No caminho, é possível ver vídeos com depoimentos de ex-presos políticos. Em uma das instalações, o visitante é levado a colocar o rosto em um recorte na parede para enxergar melhor as fotos dos desaparecidos do período ditatorial. Na parede oposta, um espelho faz com que se veja o próprio rosto entre as fotos. Em outro trecho da exposição, um telefone comum das décadas de 1970 e 1980 pode ser acessado por quem passa para ouvir histórias de pessoas exiladas contadas em cartas enviadas ao Movimento de Justiça e Direitos Humanos por parentes e vítimas das ditaduras da América Latina.
Para o professor Gabriel Andrade Bandeira, o passeio é válido para entender a influência do passado recente na vida política do País atualmente. Na opinião dele, a juventude tem pouco contato com os fatos do período ditatorial, mas ainda assim é influenciada pelo espírito de rebeldia daquela época. “Eu ouvia histórias do meu pai. Ele teve pouco contato com os problemas daquela época porque era sobrinho de militar, mas mesmo assim ele conta que ia para a aula e de repente percebia que um colega tinha sumido. Ele sabia que ele tinha sido levado pelo regime, não sabia se tinha sido morto, se estava preso, em tortura, mas sabia que tinha sido o regime”, diz.
O professor vê reflexo dessas histórias nas fortes manifestações de junho do ano passado. “Acho que ainda está recente essa coisa dos protestos e [a resistência à ditadura] é o que a nossa geração tem de mais próximo”, completa.
Professores do DF discutem sobre o golpe de 64
A diretora da Comissão de Anistia do Ministério da Justiça, Amarílis Tavares, participou, na manhã dessa sexta-feira (28), do encontro "O golpe militar e a educação”, organizado pelo Núcleo de Diversidade e Educação Inclusiva da Escola de Aperfeiçoamento dos Profissionais da Educação (EAPE), em Brasília.

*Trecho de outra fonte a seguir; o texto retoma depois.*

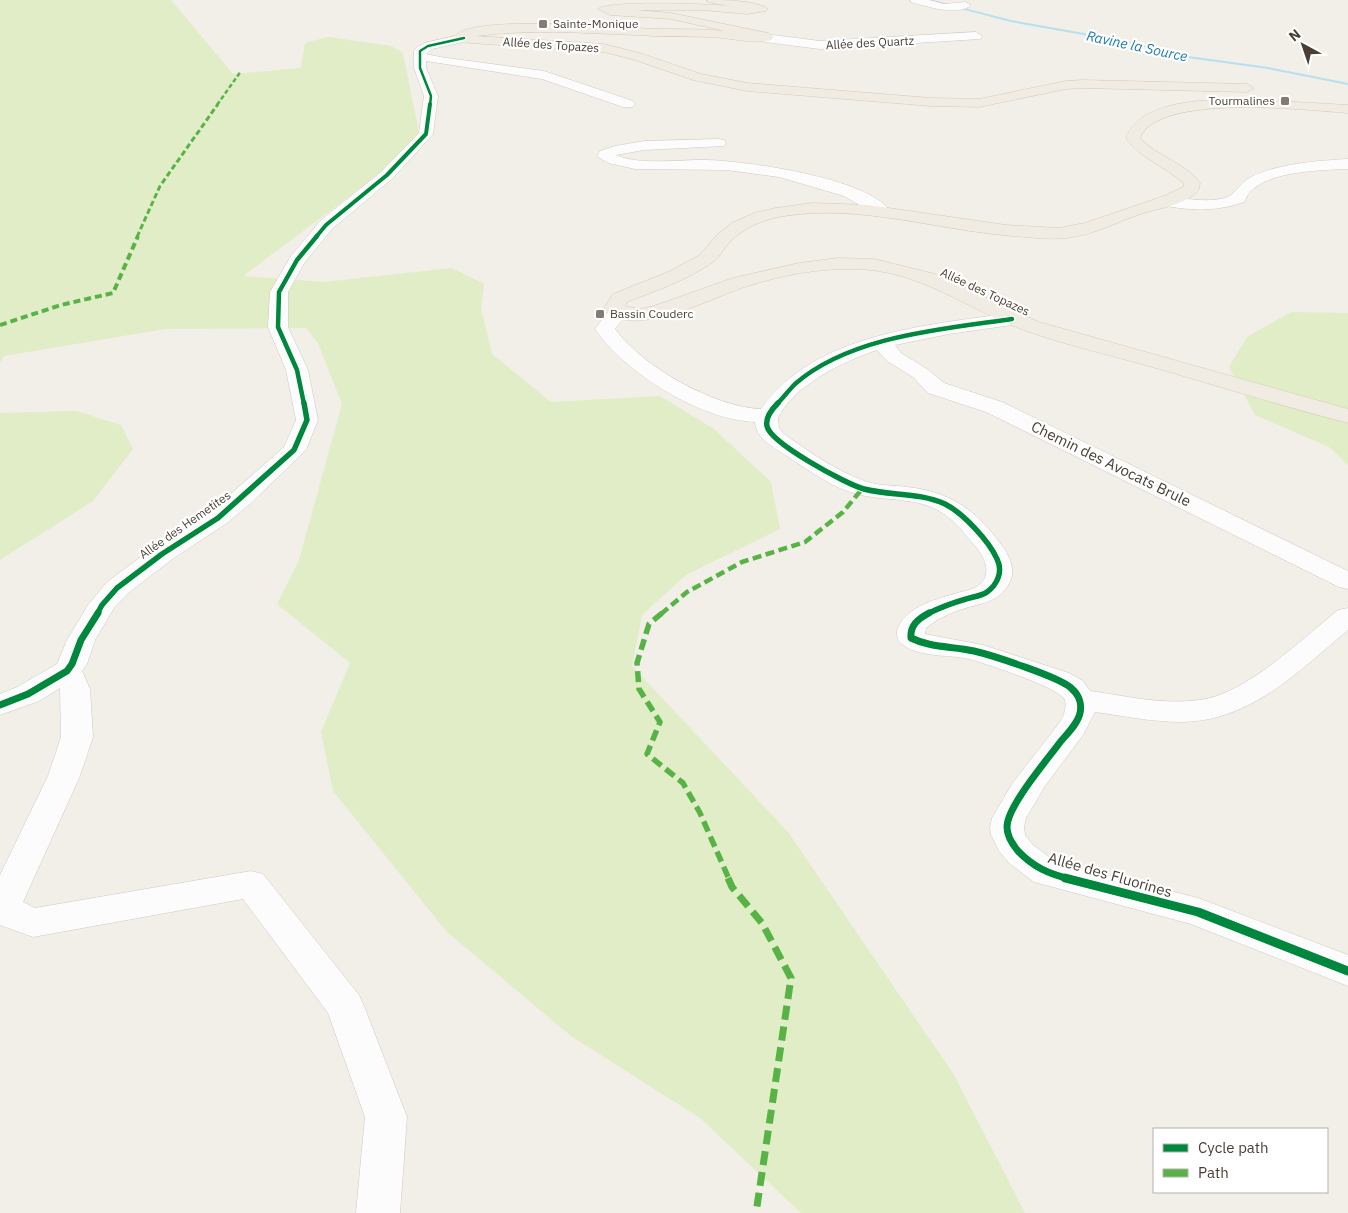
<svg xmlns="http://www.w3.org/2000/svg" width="1348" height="1213" viewBox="0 0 1348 1213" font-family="'IBM Plex Sans',sans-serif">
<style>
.green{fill:#e1edc6}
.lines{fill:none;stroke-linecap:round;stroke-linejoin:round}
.stream{fill:#b5dff3;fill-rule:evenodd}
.minor-casing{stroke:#cecac4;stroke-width:1}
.major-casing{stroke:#d6c9b4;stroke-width:1}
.minor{fill:#fdfcfc;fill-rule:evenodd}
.major{fill:#f1ece3;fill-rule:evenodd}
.quiet-far5{stroke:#57b346;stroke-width:2.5;stroke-dasharray:4.5 2.5;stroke-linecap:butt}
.quiet-far4{stroke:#57b346;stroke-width:3;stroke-dasharray:5.5 3;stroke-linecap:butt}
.quiet-far3{stroke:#57b346;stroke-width:4;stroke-dasharray:7 4;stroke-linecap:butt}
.quiet-far2{stroke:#57b346;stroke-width:4.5;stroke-dasharray:9 4.5;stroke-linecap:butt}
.quiet-far1{stroke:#57b346;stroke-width:5.5;stroke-dasharray:11 5.5;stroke-linecap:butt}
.quiet{stroke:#57b346;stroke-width:7;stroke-dasharray:14 7;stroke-linecap:butt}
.cycleway-far5-casing{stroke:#fff;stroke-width:4}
.cycleway-far4-casing{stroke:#fff;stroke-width:5.5}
.cycleway-far3-casing{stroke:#fff;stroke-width:7}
.cycleway-far2-casing{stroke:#fff;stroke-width:8}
.cycleway-far1-casing{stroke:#fff;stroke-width:10}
.cycleway-casing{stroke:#fff;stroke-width:12}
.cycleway-far5{stroke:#00873e;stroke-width:2.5}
.cycleway-far4{stroke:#00873e;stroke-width:4}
.cycleway-far3{stroke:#00873e;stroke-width:4.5}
.cycleway-far2{stroke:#00873e;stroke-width:5.5}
.cycleway-far1{stroke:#00873e;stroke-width:7}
.cycleway{stroke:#00873e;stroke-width:9}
.poi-dot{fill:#847c73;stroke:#fff;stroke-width:2}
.labels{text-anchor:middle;stroke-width:4.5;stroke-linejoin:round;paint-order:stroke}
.far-poi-label{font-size:12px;fill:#483f34;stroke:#fff;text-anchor:start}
.far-street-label{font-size:12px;fill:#483f34;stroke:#fff}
.far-water-label{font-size:14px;font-style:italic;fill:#207bae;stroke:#fff}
.street-label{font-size:15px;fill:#483f34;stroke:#fff}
</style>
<rect width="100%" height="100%" fill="#f2eee8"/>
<path class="green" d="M0,0H171L233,74L301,68L305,43L328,37L391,46L403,53L419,133L402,157L243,276L324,282L451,268L484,284L481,308L492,354L551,402L660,396L714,429L771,482L780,529L686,575L642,615L632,666L788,832L954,1075L1025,1213H801L700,1118L571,1036L447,932L333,791L321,732L350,663L277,604L299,560L342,404L318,343L306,328L165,329L4,356L0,363Z
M1291,312L1348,313V465L1329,447L1255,415L1229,367L1247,337Z
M76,411L121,425L133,449L93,501L0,560V413Z"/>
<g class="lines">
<path class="stream" d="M926,0H933L1011,20L1123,40L1188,56L1268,67L1348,83V85L1268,69L1188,58L1123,42L1011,22Z"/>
<defs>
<path id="minor" d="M910,0H929L944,4L965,2L971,5C958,17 926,6 911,2Z
M976,32L982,36L980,39L820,49L765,42L759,38L765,34L820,41Z
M464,34L470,38L468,41L432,49L426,54L440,57L544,71L633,101L635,104L633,107H623L542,79L426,61V68L438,96L433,134L393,178L332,229L305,262L288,292V327L308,370L318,420L306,450L251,503L227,523L171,560L127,594L114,608L95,640L87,664L82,671L90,689L93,737L80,776L23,902L35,908L251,871L263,874L359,995L364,1006L407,1117L400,1213H356L365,1117L328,1013L243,899L33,937L0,925V875L48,776L61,737L60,688L39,701L0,715V694L17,687L57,664L67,640L88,605L107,582L153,548L209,513L284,447L296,420L286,370L268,327L270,292L291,256L320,221L381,172L419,133L424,96L414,68V51L416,48L424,43Z
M719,139L724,140L726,143L724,146L644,150L616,155C640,166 681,159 707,160C746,161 867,178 889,210L887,214H875L844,196L779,177L727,170L635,169L608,163L597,156L600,151L615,146L644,141Z
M1348,159V169C1322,170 1268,171 1250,192C1247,195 1246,199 1244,202C1217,212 1186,211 1158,204L1156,201L1158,198L1164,196C1183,198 1206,203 1225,198C1236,195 1240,182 1251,177C1280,163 1316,161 1348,159Z
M618,306L625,308L628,312L615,329C643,367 714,407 761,409C814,333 928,325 1012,313L1019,315L1022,319L1019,323L1012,325L949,334L895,345L901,353L927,369L944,383L1002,402L1348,571V589L1339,587L986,412L928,393L913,377L887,361L877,350C844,361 794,385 778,418L779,428L784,434C808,451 835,470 862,480C876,486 892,485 907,487C952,492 977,511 1003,547C1013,562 1017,576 1004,591C994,603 977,604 963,609C949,613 937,619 926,628L925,634L983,645L1069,673L1083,681L1090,691C1126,696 1162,705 1199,700C1245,695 1302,639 1338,610L1348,608V630C1299,671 1251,721 1182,722C1153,722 1124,716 1095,712L1083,735L1045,786L1026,818L1024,827L1025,835L1033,845L1056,862L1198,898L1348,955V986L1191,924L1034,882L1009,863L999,851L991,835L990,827L992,818L1012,784L1060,722C1064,716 1067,707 1065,700C1061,688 984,663 969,659C947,654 922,658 903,645C898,642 897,638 897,632C897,628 899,626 901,622C913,605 937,599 957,593C963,591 973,590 978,586C993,575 985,558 976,547C966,535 956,522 944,514C919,496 885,502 857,494C830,487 810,471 787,456C775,448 756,439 755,422C701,420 625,373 595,329L611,308Z"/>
<path id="major" d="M707,0C722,0 756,0 768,9L766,11L747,14L703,10H636L671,13L768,33L774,37L772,40C751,45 730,37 708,37C684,36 660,37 636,35C582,33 530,29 476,36L604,44L643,54L701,74L747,83L931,98L979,99L1066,81L1083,80L1247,84L1254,88L1247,92L1083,88L1066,89L979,107L931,106L747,91L693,80L635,60L604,52L470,43L457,39L455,36C473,15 606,27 637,28C666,30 696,28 725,31L671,19L610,15L598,9C609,0 710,4 729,6L708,2Z
M1242,99L1348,105V113C1307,110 1157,93 1140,138C1157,157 1185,162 1200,183L1199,189C1189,204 1161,208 1144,213C1118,221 1093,236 1065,238C1048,240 1030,237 1013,236C936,230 861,204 784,216C764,219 743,228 730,242C723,249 719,259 710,264C685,281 655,291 627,302L625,306L639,309L654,306L733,278L799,263L838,258L874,259L935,274L1039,322L1348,409V423C1285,407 1222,387 1159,369C1115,356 1068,346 1024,330C967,309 919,270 856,269C819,268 782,275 748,286C717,295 629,343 604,308L613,294L668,272L700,255L717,235L732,223L754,213L776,208L812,203L868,205L1006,225L1059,228L1085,223L1164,196L1183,187L1184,184C1166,166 1140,159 1126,138C1141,99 1207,100 1242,99Z"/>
</defs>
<use href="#minor" class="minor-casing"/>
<use href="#major" class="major-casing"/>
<use href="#minor" class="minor"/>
<use href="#major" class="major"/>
<path class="quiet-far5" d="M217,105L241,71"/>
<path class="quiet-far4" d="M137,237L160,186L218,104"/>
<path class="quiet-far3" d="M0,325L61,305L113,293L138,236"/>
<path class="quiet-far2" d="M661,614L687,592L742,562L805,542L843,512L862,489"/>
<path class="quiet-far1" d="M662,613L649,624L637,663L639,689L660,722L647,754L683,783L700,813L729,879"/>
<path class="quiet" d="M728,878L732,887L762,923L791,978L756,1213"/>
<defs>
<path id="cycleway-far5" d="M430,105L431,96L420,68V51L428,46L464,38"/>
<path id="cycleway-far4" d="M316,237L326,225L387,175L426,134L430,104"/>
<path id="cycleway-far3" d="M304,404L297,370L278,327L279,292L297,260L317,236
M777,404C783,398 789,390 795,384C850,336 943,329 1012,319"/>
<path id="cycleway-far2" d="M778,403C772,409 765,417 767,426C770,443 846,484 864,489C891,496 919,492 945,504C963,513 989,541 997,559C1003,571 998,584 987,592C982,596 972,597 966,599C952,603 939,608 927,614
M97,614L102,605L117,588L162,554L218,518L294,450L307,420L304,403"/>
<path id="cycleway-far1" d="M929,613C918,619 910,625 911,638C931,648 952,646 974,651C991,655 1063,678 1072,689C1079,695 1082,704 1080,713C1078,723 1068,733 1061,741C1048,759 1007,806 1007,827C1007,836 1013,845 1018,851C1033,867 1049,874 1070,879
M0,705L28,694L67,671L72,664L81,640L98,613"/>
<path id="cycleway" d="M1065,878L1198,912L1348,971"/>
</defs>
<use href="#cycleway-far5" class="cycleway-far5-casing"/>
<use href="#cycleway-far4" class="cycleway-far4-casing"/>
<use href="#cycleway-far3" class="cycleway-far3-casing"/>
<use href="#cycleway-far2" class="cycleway-far2-casing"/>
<use href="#cycleway-far1" class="cycleway-far1-casing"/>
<use href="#cycleway" class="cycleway-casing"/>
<use href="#cycleway-far5" class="cycleway-far5"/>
<use href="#cycleway-far4" class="cycleway-far4"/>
<use href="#cycleway-far3" class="cycleway-far3"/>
<use href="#cycleway-far2" class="cycleway-far2"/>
<use href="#cycleway-far1" class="cycleway-far1"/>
<use href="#cycleway" class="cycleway"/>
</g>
<g class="poi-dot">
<rect x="538" y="19" width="10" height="10" rx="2.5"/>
<rect x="1280" y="96" width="10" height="10" rx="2.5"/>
<rect x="595" y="309" width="10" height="10" rx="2.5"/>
</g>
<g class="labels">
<g class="far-poi-label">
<text x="553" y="28">Sainte-Monique</text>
<text x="1275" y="105" text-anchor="end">Tourmalines</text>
<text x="610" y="318">Bassin Couderc</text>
</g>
<g class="far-street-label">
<text transform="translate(870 43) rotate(-3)" y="4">Allée des Quartz</text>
<text transform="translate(551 45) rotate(4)" y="4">Allée des Topazes</text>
<text transform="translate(985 292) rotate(25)" y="4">Allée des Topazes</text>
<text transform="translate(185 525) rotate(-35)" y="4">Allée des Hemetites</text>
</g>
<g class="far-water-label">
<text transform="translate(1137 46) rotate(12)" y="5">Ravine la Source</text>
</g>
<g class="street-label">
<text transform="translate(1111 464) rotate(26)" y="5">Chemin des Avocats Brule</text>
<text transform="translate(1110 875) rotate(16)" y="5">Allée des Fluorines</text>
</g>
</g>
<rect x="1153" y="1128" width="175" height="65" fill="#ffffff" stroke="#b6b2ae"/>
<rect x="1163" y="1144" width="25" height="8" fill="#00873e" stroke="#b6b2ae"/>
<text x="1198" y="1153" font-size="15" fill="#483f34">Cycle path</text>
<rect x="1163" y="1169" width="25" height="8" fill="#57b346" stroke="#b6b2ae"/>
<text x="1198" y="1178" font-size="15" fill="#483f34">Path</text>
<g transform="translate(1303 45) rotate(320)" stroke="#ffffff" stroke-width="4" paint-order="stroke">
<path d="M0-4L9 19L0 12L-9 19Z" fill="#483f34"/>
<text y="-8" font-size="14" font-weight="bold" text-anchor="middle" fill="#483f34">N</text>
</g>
</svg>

O intuito do evento foi discutir os impactos que o golpe militar de 1964 teve na educação do País e na sociedade em geral. Para isso, participaram da mesa, além da diretora, o cineasta Vladimir Carvalho (diretor do filme Barra 68 e Conterrâneos Velhos de Guerra) e o jornalista, escritor, poeta e ex-perseguido político, José Roberto da Silva. Cerca 200 professores da rede pública participaram do evento.
No final da discussão, os participantes da mesa foram convidados a plantar um Ipê como ato simbólico em homenagem aos perseguidos políticos no Brasil.